Task material

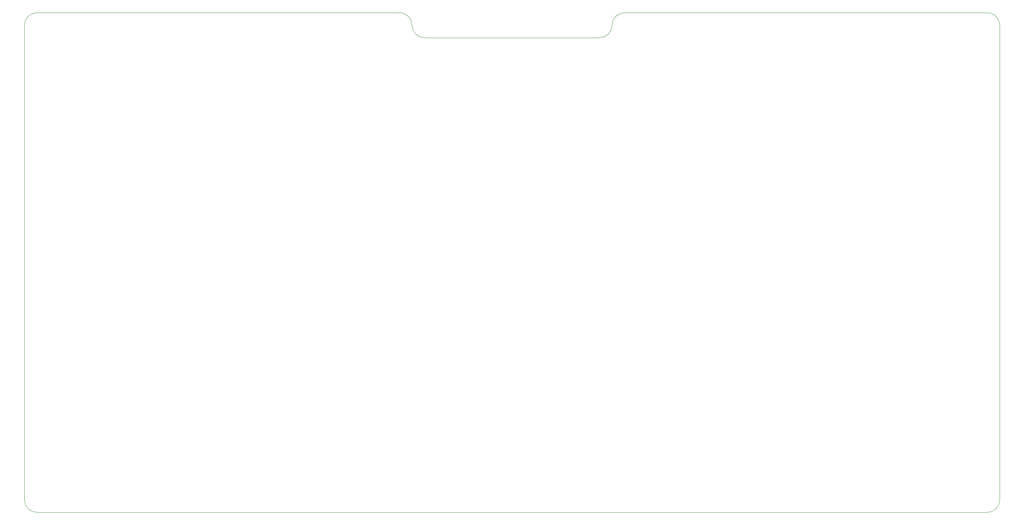
<source format=gm1>
G04 #@! TF.GenerationSoftware,KiCad,Pcbnew,(5.1.5)-3*
G04 #@! TF.CreationDate,2020-03-10T10:40:43+09:00*
G04 #@! TF.ProjectId,console64,636f6e73-6f6c-4653-9634-2e6b69636164,rev?*
G04 #@! TF.SameCoordinates,Original*
G04 #@! TF.FileFunction,Profile,NP*
%FSLAX46Y46*%
G04 Gerber Fmt 4.6, Leading zero omitted, Abs format (unit mm)*
G04 Created by KiCad (PCBNEW (5.1.5)-3) date 2020-03-10 10:40:43*
%MOMM*%
%LPD*%
G04 APERTURE LIST*
%ADD10C,0.050000*%
G04 APERTURE END LIST*
D10*
X174000000Y-30000000D02*
X261000000Y-30000000D01*
X126000000Y-36000000D02*
X168000000Y-36000000D01*
X171000000Y-33000000D02*
G75*
G02X168000000Y-36000000I-3000000J0D01*
G01*
X171000000Y-33000000D02*
G75*
G02X174000000Y-30000000I3000000J0D01*
G01*
X126000000Y-36000000D02*
G75*
G02X123000000Y-33000000I0J3000000D01*
G01*
X120000000Y-30000000D02*
G75*
G02X123000000Y-33000000I0J-3000000D01*
G01*
X33000000Y-30000000D02*
X120000000Y-30000000D01*
X30000000Y-33000000D02*
G75*
G02X33000000Y-30000000I3000000J0D01*
G01*
X30000000Y-147000000D02*
X30000000Y-33000000D01*
X33000000Y-150000000D02*
G75*
G02X30000000Y-147000000I0J3000000D01*
G01*
X261000000Y-150000000D02*
X33000000Y-150000000D01*
X264000000Y-147000000D02*
G75*
G02X261000000Y-150000000I-3000000J0D01*
G01*
X264000000Y-33000000D02*
X264000000Y-147000000D01*
X261000000Y-30000000D02*
G75*
G02X264000000Y-33000000I0J-3000000D01*
G01*
M02*

</source>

What is required
From the records above, return each line that has the string "format".

Solution to the exercise
<source format=gm1>
G04 Gerber Fmt 4.6, Leading zero omitted, Abs format (unit mm)*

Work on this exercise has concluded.